Why can’t we be friends?

By Collin Bryant | Columnist

The age-old statement “we’re just friends” is met with much skepticism in our culture. For whatever reason, people can’t seem to believe that two people of the opposite sex can have an ongoing friendship without any romantic interest. This logic is simply flawed; men and women are perfectly capable of establishing long-term, platonic friendships.

At best, this misguided notion could be seen as a concept that hasn’t adapted to the changing times. The social construct of what was normal and common between men and women must be adjusted. At one time, men were expected to be in the workplace while women were expected to be at home. These past expectations left men and women meeting up with one another at any given time with romantic intentions. Just as the narrative of expectations for men and women has changed dramatically throughout recent history, so should outdated notions like the expectations for friendships.

Camille Chatterjee of Psychology Today said in a recent article that the shift in our cultural social expectations are leading psychologists to send forth a new message.

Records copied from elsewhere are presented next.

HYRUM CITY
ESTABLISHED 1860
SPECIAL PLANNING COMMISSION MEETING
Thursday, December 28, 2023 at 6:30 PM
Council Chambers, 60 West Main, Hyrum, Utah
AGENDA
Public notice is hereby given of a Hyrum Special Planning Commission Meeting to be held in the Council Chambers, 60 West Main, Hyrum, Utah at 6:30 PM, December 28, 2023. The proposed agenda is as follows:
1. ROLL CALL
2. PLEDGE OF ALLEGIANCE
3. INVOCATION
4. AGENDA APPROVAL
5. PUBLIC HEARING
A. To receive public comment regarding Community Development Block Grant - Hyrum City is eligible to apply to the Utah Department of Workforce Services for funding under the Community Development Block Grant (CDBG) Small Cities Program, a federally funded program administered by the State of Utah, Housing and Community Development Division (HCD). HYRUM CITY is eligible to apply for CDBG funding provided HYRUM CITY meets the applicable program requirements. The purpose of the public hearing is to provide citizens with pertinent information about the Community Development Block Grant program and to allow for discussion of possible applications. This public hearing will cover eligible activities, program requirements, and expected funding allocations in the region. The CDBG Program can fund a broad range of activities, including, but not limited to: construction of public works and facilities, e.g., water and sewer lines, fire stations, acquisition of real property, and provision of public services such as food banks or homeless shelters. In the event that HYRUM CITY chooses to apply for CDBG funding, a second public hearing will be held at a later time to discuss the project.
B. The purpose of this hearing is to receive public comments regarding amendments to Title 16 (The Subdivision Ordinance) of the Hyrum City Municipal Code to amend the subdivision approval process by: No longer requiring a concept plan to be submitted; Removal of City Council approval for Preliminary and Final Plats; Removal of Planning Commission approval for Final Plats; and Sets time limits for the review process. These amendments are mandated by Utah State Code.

“Though it may be tricky, men and women can successfully become close friends,” Chatterjee said. “What’s more, there are good reasons for them to do so.”

Sure, people will face challenges while trying to properly build these relationships, ranging from defining the relationship as purely friendly, overcoming any possible attraction, establishing equality and dealing with public opinions.

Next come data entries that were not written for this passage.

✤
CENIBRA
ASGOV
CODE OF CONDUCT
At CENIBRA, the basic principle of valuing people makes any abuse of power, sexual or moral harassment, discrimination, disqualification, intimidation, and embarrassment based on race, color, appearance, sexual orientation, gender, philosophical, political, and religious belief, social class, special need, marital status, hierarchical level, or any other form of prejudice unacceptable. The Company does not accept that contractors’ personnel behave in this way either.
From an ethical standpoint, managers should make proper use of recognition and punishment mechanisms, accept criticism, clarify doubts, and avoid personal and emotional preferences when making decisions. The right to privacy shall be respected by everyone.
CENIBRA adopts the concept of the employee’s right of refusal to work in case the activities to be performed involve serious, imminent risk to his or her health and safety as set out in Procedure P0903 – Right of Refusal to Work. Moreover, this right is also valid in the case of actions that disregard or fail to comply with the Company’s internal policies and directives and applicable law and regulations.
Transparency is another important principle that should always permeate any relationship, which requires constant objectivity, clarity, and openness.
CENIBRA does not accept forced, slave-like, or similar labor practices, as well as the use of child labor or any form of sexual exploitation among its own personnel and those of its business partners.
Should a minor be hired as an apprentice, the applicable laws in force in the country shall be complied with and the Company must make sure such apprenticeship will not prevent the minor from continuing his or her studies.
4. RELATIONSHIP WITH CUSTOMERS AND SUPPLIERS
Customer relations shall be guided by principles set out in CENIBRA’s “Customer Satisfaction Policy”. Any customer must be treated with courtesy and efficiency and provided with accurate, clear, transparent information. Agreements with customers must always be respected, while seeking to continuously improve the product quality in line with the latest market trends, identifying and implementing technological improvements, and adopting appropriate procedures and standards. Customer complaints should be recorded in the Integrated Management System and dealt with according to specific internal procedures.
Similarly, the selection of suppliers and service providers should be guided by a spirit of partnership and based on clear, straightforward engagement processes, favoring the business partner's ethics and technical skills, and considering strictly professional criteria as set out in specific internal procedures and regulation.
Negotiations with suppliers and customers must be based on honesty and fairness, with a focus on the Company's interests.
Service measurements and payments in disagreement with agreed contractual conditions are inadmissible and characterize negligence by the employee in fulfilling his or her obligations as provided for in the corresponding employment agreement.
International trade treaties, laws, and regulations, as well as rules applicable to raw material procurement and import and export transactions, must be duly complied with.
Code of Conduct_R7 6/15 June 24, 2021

Media has also played a part in shaping the common ideologies and opinions surrounding true friendship. Television programs like “Friends,” for instance, with archetypal characters like Chandler and Monica, or movies like “When Harry Met Sally,” set a misleading standard for the way cross-sexual friendships ultimately develop. If people are able to recognize they don’t have to follow these crafted standards as a mean for operating with other people, they are much more likely to see the freedoms they have to build pure friendships with members of the opposite sex.

However, trying to overcome these obstacles can be worth it in the long haul. Purely platonic friendships have the ability to add new insights and perspectives without fear of bias. While it’s unfair to say men and women are completely the same or different, they do possess varying amounts of shared and divergent qualities. This blend of similarity and difference between genders has the ability to build a more developed and well-rounded person when they are shared in a friendship.

These co-ed friendships without any strings attached are attainable through focus and healthy foundations. Stop relying on old movies and social media to dictate the type of friendships we’re allowed to have. Friendship can be a beautiful thing; encouraging, healthy, and kind friends should be sought after and treasured. However, it is up to you to craft that friendship and to avoid the common obstacles that plague healthy development. These type of friendships should be sought out, regardless of whether that individual is the opposite sex or not.

Collin Bryant is a junior journalism major from Montgomery.